Context: I’ve read The Goal, but not analyzed it
The Goal
- two main parts of TOC are goals and focus
- goals that involve a process of ongoing improvement
- aim at throughput, i.e., success at our goal
- to succeed at our goal we need to focus on the things that actually improves towards the goal, i.e., we need to focus on global optima
- global optima improvements improve on parts that hold back other parts of achieving the goal. those parts are called bottlenecks (constraints, limiting factors)
- there’s usually one one bottleneck like there’s only one weakest link in a chain, and the strength of the chain as a whole depends only on the weakest link
- global optima improvements improve on parts that hold back other parts of achieving the goal. those parts are called bottlenecks (constraints, limiting factors)
- because most improvements are optimizing local optima and are either marginally beneficial, useless or even counterproductive towards our big vision goal
- to succeed at our goal we need to focus on the things that actually improves towards the goal, i.e., we need to focus on global optima
throughput: the whole process of achieving a goal including getting the end. Does that definition of “throughput” work?
In general, there’s only one bottleneck. This is like a metal chain: a chain has only one weakest link.
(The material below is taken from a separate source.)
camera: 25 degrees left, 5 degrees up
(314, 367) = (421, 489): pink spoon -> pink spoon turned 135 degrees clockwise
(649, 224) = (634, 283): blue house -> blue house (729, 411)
How do we know it’s like this in general? Why does the chain analogy apply in general? Why not a bunch of things going wrong at about an equal amount?
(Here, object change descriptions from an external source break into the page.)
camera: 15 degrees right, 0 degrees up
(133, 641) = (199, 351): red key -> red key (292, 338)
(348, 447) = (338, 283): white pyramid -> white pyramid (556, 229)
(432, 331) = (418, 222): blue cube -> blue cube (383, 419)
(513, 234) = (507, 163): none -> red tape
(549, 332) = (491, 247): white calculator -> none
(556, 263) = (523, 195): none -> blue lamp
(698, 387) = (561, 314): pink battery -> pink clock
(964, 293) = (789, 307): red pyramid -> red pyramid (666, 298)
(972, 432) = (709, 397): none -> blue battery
My guess is that we have just observed this to be the case.
I guess it’s not just in a technical way because there’s rarely two factors that are exactly equally weak. But rather that there’s usually one factor that’s weaker by a substantial margin? Like the weakest link is at 10% while the next weakest link is at 37% rather than 12%. I’m thinking that a situation with one 10% and another at 12% would be a situation with two bottlenecks.
Even if a bunch of things were going wrong, usually one is going the most wrong. so focus on that one and then move on to the other things which were going wrong. maybe we can’t improve the other things until we fix the very weakest link. Maybe fixing the weakest link makes fixing the other weak spots faster.